The book gave the answer as $12$.
This is how I approached it:
We need the arrangements in the form
math - physics - math - physics - math
or else two math books will be adjacent. So, we choose $2$ positions for the two physics books to be placed and multiply it by $2!$, since either position can have either book. Next, we see that there are three remaining spaces for the math books, so we multiple by $3!$ giving us:
$$ 2 \times 2 \times 3 \times 2 \times 1 $$
However, since we chose the positions once for the physics books, and then another for the math books, we must divide by $2$ so we don't double count. Does this seem correct?
I think you overcomplicated it a little bit.

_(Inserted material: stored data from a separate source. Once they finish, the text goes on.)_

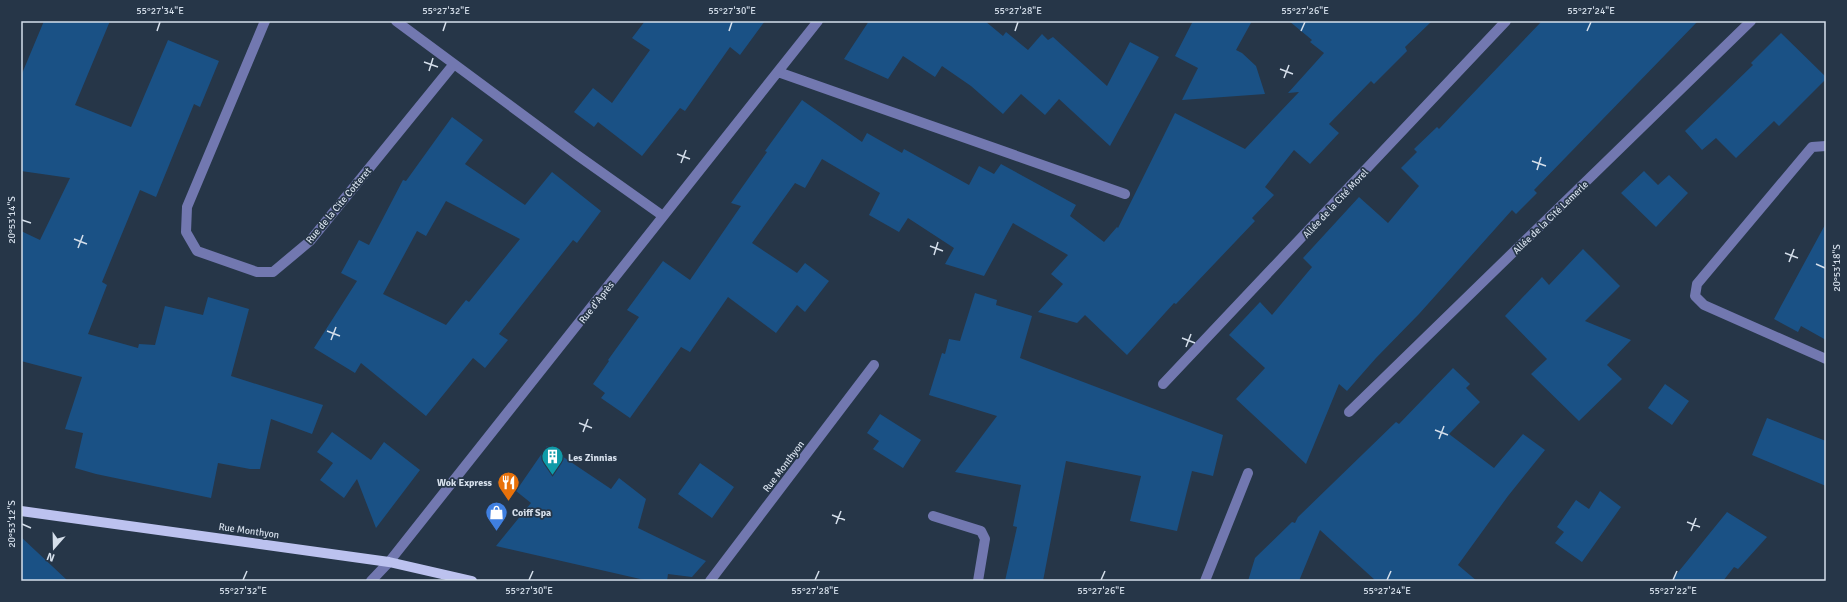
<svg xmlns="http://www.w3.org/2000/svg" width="1847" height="602" font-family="Signika,sans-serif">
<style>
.building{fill:#1a5185;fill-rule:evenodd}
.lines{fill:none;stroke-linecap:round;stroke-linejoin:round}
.minor{stroke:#7278b0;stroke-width:10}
.major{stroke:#bcc2ef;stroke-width:10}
.ticks{fill:none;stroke:#d5dfeb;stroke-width:1.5}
.labels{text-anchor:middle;stroke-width:3.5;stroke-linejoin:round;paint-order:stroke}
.street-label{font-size:10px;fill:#d5dfeb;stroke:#263648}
.poi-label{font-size:10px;font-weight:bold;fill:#d5dfeb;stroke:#263648;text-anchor:start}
.neatline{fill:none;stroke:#d5dfeb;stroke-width:1.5}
.ticks-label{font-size:10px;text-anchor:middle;fill:#d5dfeb}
</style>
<rect width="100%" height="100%" fill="#263648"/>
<!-- building -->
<path class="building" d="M44,21H110L75,105L131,127L168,40L219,61L200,107L194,104L156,197L140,190L102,282L107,285L88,334L138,348L139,344L155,345L165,306L203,315L208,297L249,309L231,376L323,405L312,434L271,419L260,469H250L218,463L211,498L96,474L75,468L83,433L65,429L82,377L21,361V231L40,240L70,178L21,171V76Z
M645,21H765L740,55L730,47L685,111L680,108L642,156L598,122L594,127L574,112L593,88L612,103L650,50L632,38Z
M869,21H985L1003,36L1006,32L1028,50L1042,34L1048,40L1053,37L1107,86L1130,42L1159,57L1110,146L1059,99L1045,115L1021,94L1003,114L971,86L942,66L935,77L903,56L888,79L844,59Z
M1193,21H1252L1236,50L1242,53L1256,66L1265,94L1182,100L1198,68L1175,56Z
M1289,21H1432L1405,47L1407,51L1374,84L1371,81L1329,124L1339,133L1310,164L1294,150L1265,187L1274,195L1252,218L1255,221L1176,304L1174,303L1127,355L1085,315L1077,323L1038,312L1063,284L1051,274L1068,255L1013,223L984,276L945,264L954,248L908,218L899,232L869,215L880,193L822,159L805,188L795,183L752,243L797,273L805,263L829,281L805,312L797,305L776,333L728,297L690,352L681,347L630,418L601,398L605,393L593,384L609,361L608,360L639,317L627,310L663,261L690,280L741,206L731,203L767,152L765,151L802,100L862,142L867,133L902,153L904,149L969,185L979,166L994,174L1001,164L1076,205L1070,216L1104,242L1117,227L1118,228L1175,113L1245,149L1299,92L1288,93L1324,53L1310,42L1312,40Z
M1542,21H1698L1534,190L1537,193L1516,214L1512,210L1419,314L1376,358L1347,391L1339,384L1306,464L1236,399L1265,368L1229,335L1260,302L1272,315L1312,267L1303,258L1359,197L1388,223L1419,186L1401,168L1417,152L1414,149L1437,127L1439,129Z
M1781,33L1826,77V79L1779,126L1774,121L1736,158L1716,138L1702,150L1685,131L1753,65L1751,63Z
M452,117L483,140L465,164L525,205L552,172L601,211L577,243L573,240L499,334L508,340L485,368L473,358L426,416L361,363L355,373L314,348L357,281L341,273L359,240L369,245L403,180L406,181ZM446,201L520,239L469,302L466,300L446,325L383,294L417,231L426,236Z
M1644,171L1658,185L1669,175L1688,193L1656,227L1621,193Z
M1826,223V340L1801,326L1798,332L1774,319Z
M1583,249L1620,286L1585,321L1631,340L1607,365L1622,379L1579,421L1531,374L1547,359L1505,316L1542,277L1549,285Z
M975,293L997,300L996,305L1032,316L1020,358L1223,435L1213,476L1192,471L1177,531L1130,521L1141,476L1066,461L1043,581H1005L1017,527L1013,526L1021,485L955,472L997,416L929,395L942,353L945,354L949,339L960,341Z
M1453,368L1470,384L1466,388L1480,402L1449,434L1494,468L1523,434L1545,450L1508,496L1458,565L1477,581H1376L1320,530L1299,581H1248L1255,558L1292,522L1295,523L1298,517L1396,422L1399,424Z
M1665,384L1689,401L1672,425L1648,408Z
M880,414L921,440L903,468L873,449L879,441L867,433Z
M1767,418L1826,441V486L1752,455Z
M332,432L371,460L384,442L420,470L376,528L357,479L344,498L320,480L333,463L317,452Z
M547,446L611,489L619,478L646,499L638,528L706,561L692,577L668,574L667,581H649L496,546L531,503L516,491Z
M700,463L734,487L712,518L678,494Z
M1600,491L1621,507L1582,562L1555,543L1564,532L1557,527L1576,500L1589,509Z
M1727,512L1767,537L1738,569L1734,567L1723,581H1671Z
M21,537L68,581H21Z"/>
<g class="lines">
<!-- minor -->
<path class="minor" d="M265,21L187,207L186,232L197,251L257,272H273L310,241L454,64
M396,21L577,155L663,216
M778,72L1125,194
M1826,146L1812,147L1697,284L1695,296L1704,305L1826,359
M1163,384L1506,21
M1349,412L1751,21
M933,516L981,531L985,539L978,581
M371,581L389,562L818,21
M710,581L874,365
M1205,581L1248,473"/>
<!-- major -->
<path class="major" d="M21,511L389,562L472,581"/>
</g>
<!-- ticks -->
<path class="ticks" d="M157,31L160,22M443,31L446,22M729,31L732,22M1015,31L1018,22M1301,31L1305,22M1587,31L1591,22M424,62L438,67M1280,69L1293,74M429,71L433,58M1284,78L1289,65M677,154L690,159M1532,161L1546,166M681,163L686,150M1537,170L1541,157M22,220L31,223M74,239L87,244M930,246L943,251M78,248L83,235M1785,253L1798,258M934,255L938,242M1789,262L1794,249M1816,264L1825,268M327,331L340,336M1182,338L1195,343M331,340L336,327M1186,347L1191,334M579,423L592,428M1435,430L1448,435M583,432L588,419M1439,439L1444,426M832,515L845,520M1687,522L1700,527M22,524L31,528M836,524L841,511M1691,531L1696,518M243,580L247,571M529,580L533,571M815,580L819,571M1101,580L1105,571M1387,580L1391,571M1673,580L1677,571"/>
<!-- icons -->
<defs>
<symbol id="building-pin" viewBox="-11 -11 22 30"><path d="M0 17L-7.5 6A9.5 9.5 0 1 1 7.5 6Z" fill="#0f9aa8" stroke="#263648"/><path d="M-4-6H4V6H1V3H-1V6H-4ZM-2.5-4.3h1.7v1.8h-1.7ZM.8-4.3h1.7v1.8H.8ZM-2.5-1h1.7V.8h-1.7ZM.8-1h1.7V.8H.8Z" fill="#fff"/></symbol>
<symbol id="restaurant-pin" viewBox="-11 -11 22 30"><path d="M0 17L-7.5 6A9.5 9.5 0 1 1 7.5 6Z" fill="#e8710a" stroke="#263648"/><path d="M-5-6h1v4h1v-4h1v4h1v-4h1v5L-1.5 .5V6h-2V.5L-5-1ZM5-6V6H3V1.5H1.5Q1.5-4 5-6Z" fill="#fff"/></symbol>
<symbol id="shop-pin" viewBox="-11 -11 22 30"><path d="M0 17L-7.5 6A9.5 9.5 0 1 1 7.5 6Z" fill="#3f7fe0" stroke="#263648"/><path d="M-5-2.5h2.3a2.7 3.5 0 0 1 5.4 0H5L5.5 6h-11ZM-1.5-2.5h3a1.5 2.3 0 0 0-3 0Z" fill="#fff"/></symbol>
</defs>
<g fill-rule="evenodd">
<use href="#building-pin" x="540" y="444" width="25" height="34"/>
<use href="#restaurant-pin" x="496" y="470" width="25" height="34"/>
<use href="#shop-pin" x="484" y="500" width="25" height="34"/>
</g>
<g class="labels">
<!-- street labels -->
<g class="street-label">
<text transform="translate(1335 203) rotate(-47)" y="4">Allée de la Cité Morel</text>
<text transform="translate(338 205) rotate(-50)" y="4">Rue de la Cite Cotteret</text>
<text transform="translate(1550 217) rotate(-44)" y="4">Allée de la Cité Lemerle</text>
<text transform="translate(596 302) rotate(-52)" y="4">Rue d'Après</text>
<text transform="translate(783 466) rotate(-53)" y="4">Rue Monthyon</text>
<text transform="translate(249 530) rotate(8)" y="4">Rue Monthyon</text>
</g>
<!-- poi labels -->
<g class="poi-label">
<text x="568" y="461">Les Zinnias</text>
<text x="492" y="486" text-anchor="end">Wok Express</text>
<text x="512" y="516">Coiff Spa</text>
</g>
</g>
<!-- border -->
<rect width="1847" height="602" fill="none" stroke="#263648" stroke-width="44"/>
<!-- north arrow -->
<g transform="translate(54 548) rotate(200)" stroke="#263648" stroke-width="3" paint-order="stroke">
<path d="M0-3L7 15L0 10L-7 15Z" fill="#d5dfeb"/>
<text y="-6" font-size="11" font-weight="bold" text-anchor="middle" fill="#d5dfeb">N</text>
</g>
<rect x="22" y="22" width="1803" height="558" class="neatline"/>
<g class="ticks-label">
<text x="160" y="14">55°27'34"E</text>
<text x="446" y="14">55°27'32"E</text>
<text x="732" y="14">55°27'30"E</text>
<text x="1018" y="14">55°27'28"E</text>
<text x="1305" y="14">55°27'26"E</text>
<text x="1591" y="14">55°27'24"E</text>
<text transform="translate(11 220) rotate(-90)" y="4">20°53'14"S</text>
<text transform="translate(1836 268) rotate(-90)" y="4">20°53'18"S</text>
<text transform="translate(11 524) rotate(-90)" y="4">20°53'12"S</text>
<text x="243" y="594">55°27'32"E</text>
<text x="529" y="594">55°27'30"E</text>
<text x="815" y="594">55°27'28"E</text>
<text x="1101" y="594">55°27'26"E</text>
<text x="1387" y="594">55°27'24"E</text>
<text x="1673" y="594">55°27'22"E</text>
</g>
</svg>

Your argument that the arrangement should be
$$ MPMPM $$
is correct, $M$ standing for math books and $P$ standing for physics.
Now you could basically look at the number of permutations between the $3$ math and $2$ physics books. Which gives
$$ 3!\cdot 2!=12 $$
different arrangements.
You can think of this last step as "we know that the books will be in this order $MPMPM$" and this is not changed by swapping two math books for example.
We can in a way decompose this into two parts
$$ M\ \ M\ \ M $$ and $$ P\ \ P $$
and look at the number of ways the individual parts can be arranged and then using product rule to reassamble them.
P.S: I don´t really understand your last paragraph about overcounting. Would you elaborate on it a bit?